Imaging and spectral data from the space-based IRIS observatory has been used to study a surge of cool solar plasma in the corona above the East limb of the Sun. The surge has been triggered by the magnetic reconnection of open and closed magnetic fields. Using imaging and spectral information the tell-tale torsional signatures of plasma rotation of alternating sense have been revealed.
This discovery was made by scientists from the University of Warwick's Physics Department and the University of Oslo's Rosseland Centre for Solar Physics and has been published this month as a letter in the journal of Astronomy and Astrophysics. This study provides the first direct observational evidence that magnetic reconnection leads to the generation of large-scale torsional Alfvén waves in the solar corona.
Petra Kohutova, Erwin Verwichte, and Clara Froment 2020, A&A, 633, L6
Marin Alexe wins Humboldt Research Award
Marin Alexe of the Functional Electronic Materials group has received a prestigious Humboldt Research Award, recognising the breadth and depth of his research career in Condensed Matter Physics. Marin will work with academics in Germany to undertake research projects at the Martin Luther University, Halle/Saale and Technical University, Darmstadt.
Further information can be found at http://www.humboldt-foundation.de/web/programmes-by-target-group.html
Mika Vesterinen awarded over €1.8 million by the ERC
On 10 December the European Research Council (ERC) announced the recipients of its latest Consolidator Grant competition: 301 top scientists and scholars across Europe. Funding for these researchers, part of the Horizon 2020 research and innovation programme, is worth in total €600 million. With this support, the new grantees will have a chance to build up their teams and have far-reaching impact.
Dr Mika Vesterinen from the Elementary Particle Physics group has been awarded over €1.8 million for a project to advance our knowledge of the fundamental physical forces of nature, using one of the particle detectors at the CERN facility. He said: “The Standard Model makes several precise predictions that are yet to be matched by experimental measurements of the same precision. The ERC funding allows me to build a team of experts that will confront this problem with innovative high-precision analyses of data from the LHCb experiment at CERN.

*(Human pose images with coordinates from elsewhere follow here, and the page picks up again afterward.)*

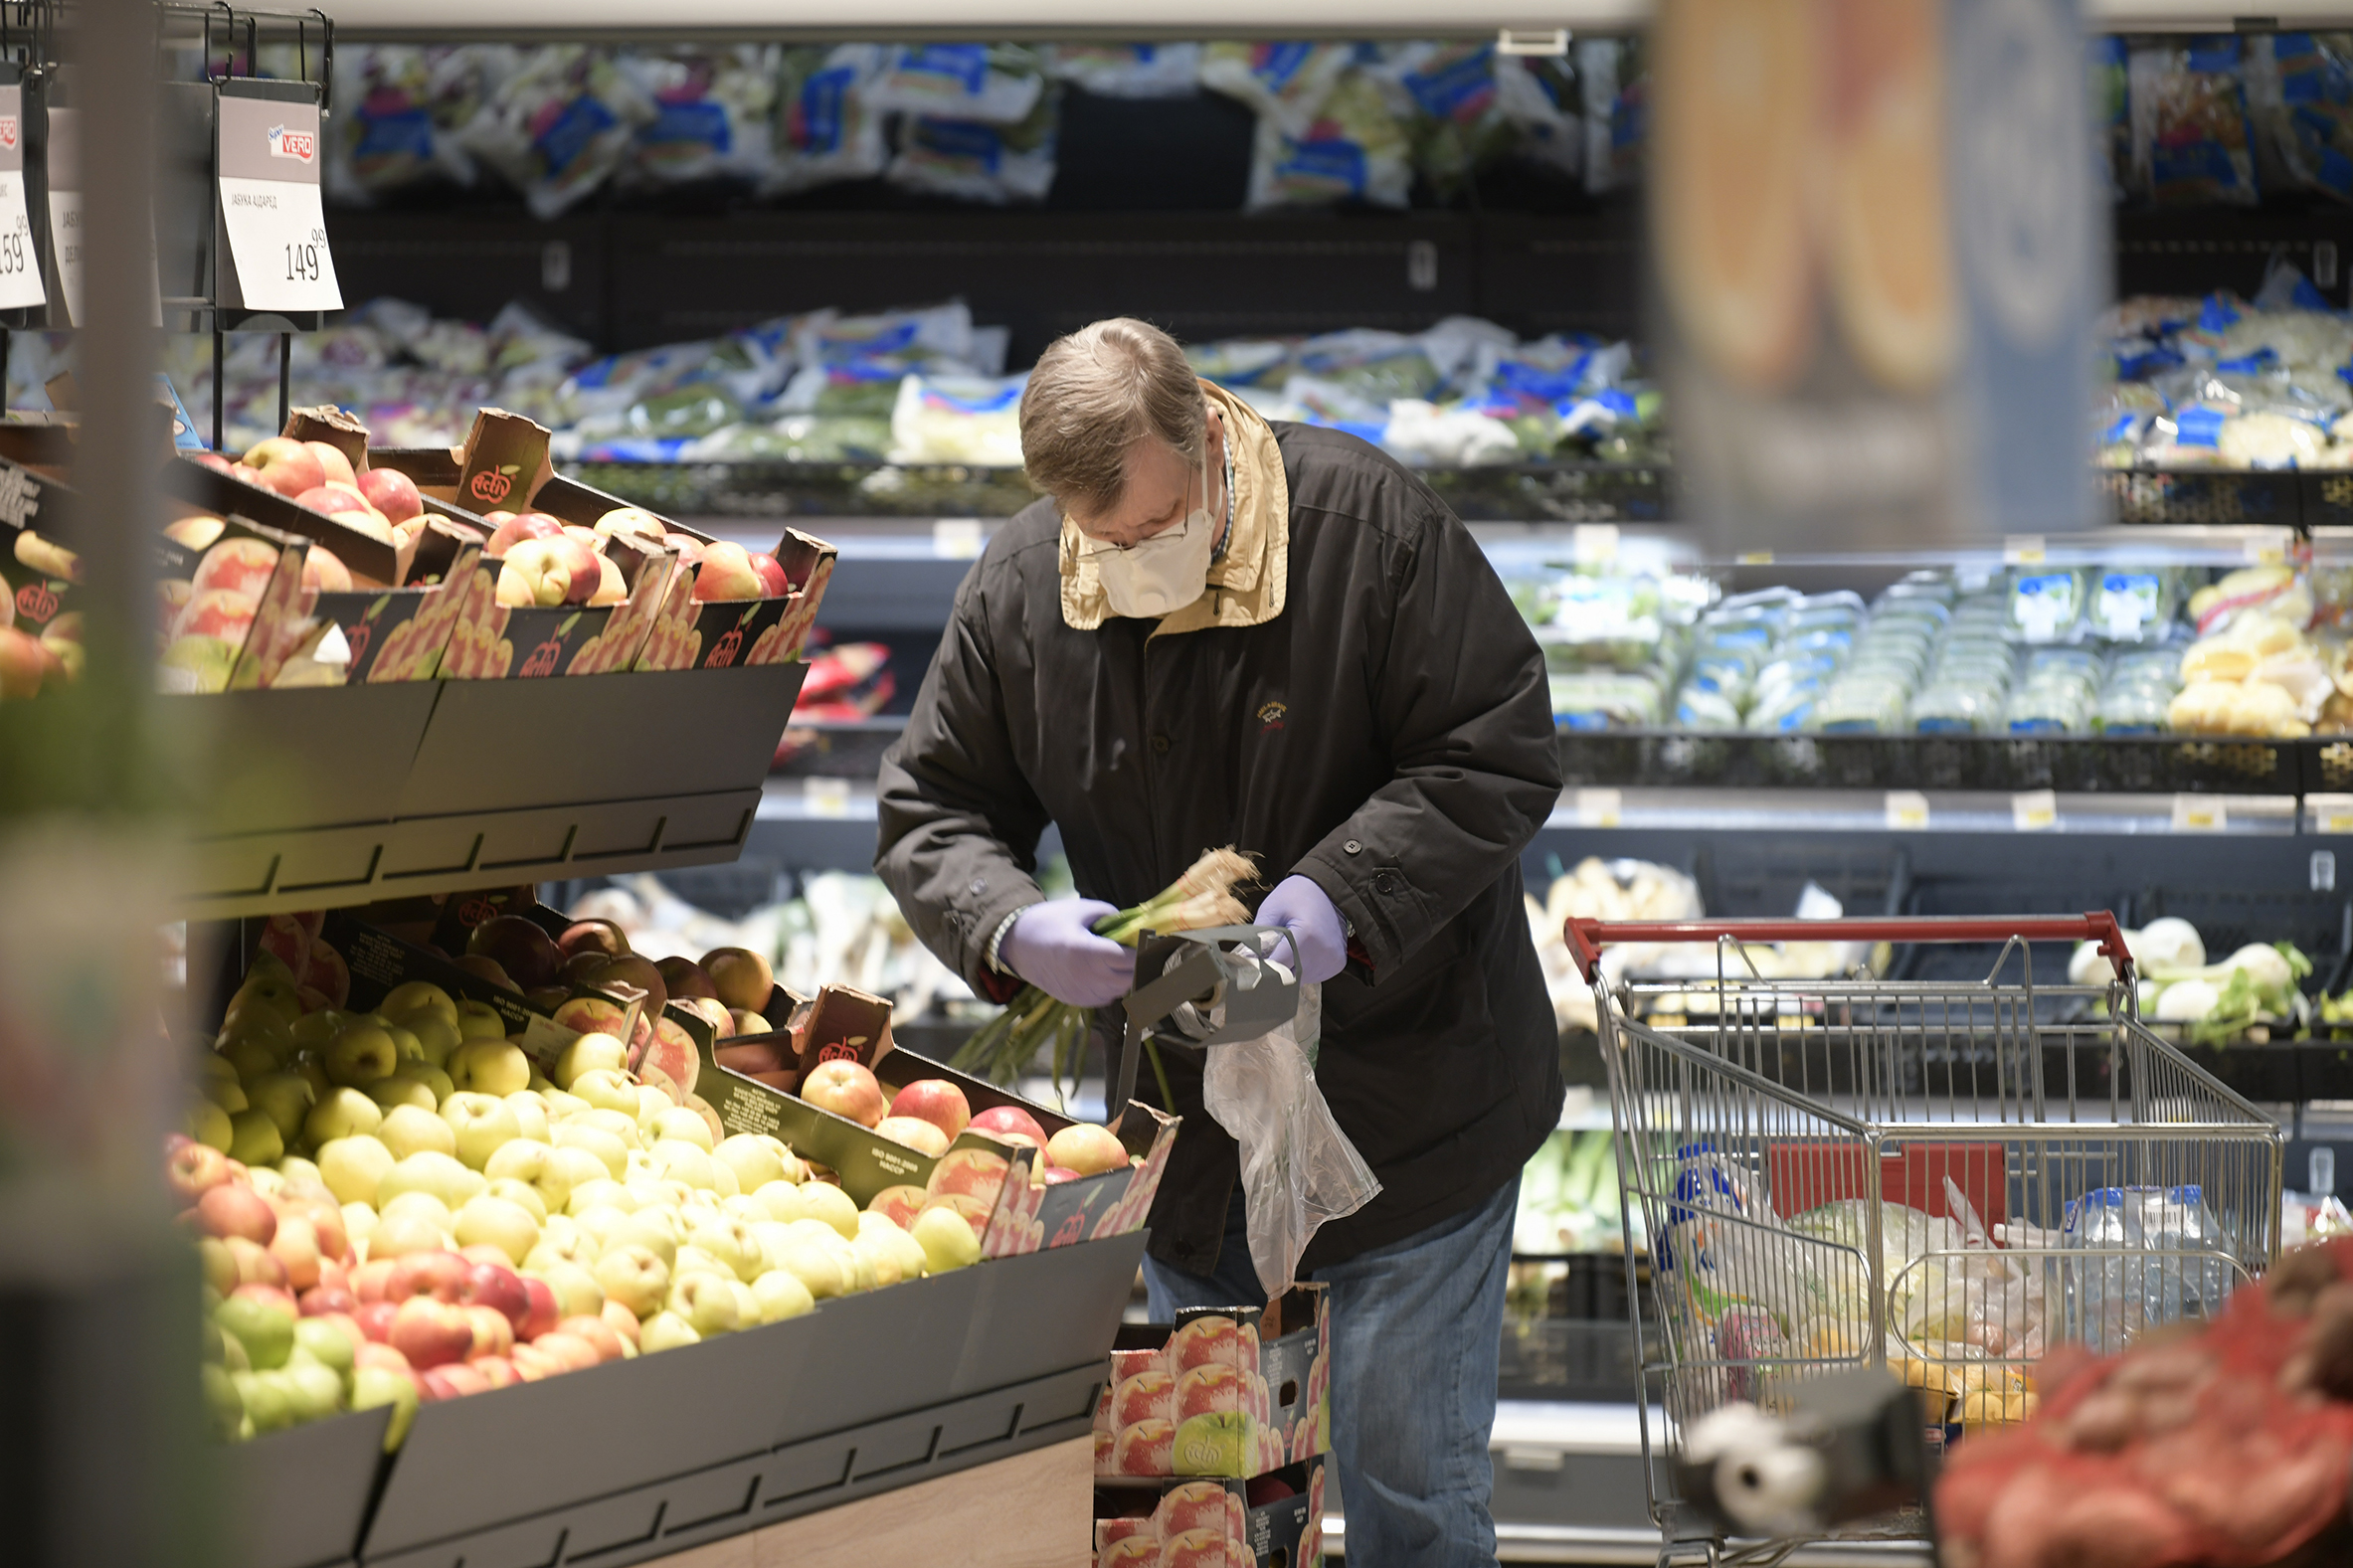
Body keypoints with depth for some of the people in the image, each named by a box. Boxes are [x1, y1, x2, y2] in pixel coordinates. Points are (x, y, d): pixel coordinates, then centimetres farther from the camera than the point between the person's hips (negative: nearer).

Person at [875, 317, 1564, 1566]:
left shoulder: (1366, 519, -17)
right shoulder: (1017, 588, -5)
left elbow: (1497, 758, -15)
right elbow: (930, 812, 3)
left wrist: (1344, 899, -29)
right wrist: (1013, 928, -19)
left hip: (1407, 1114, -4)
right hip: (1188, 1117, 4)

“A significant disagreement between our measurements and the predictions would indicate new physics beyond the Standard Model, which is the holy grail of particle physics.”
Hidden giant planet revealed around tiny white dwarf star
The first evidence of a giant planet orbiting a dead white dwarf star has been found in the form of a disc of gas formed from its evaporating atmosphere.
The Neptune-like planet orbits a star a quarter of its size about once every ten days, leaving a comet-like tail of gas comprised of hydrogen, oxygen and sulphur in its wake.
The discovery by astronomers from the University of Warwick’s Department of Physics and the Millennium Nucleus for Planet Formation (NPF) at the University of Valparaíso is published today (4 December) in the journal Nature. It is the first evidence of a giant planet orbiting a white dwarf star and suggests that there could be many more planets around such stars waiting to be discovered.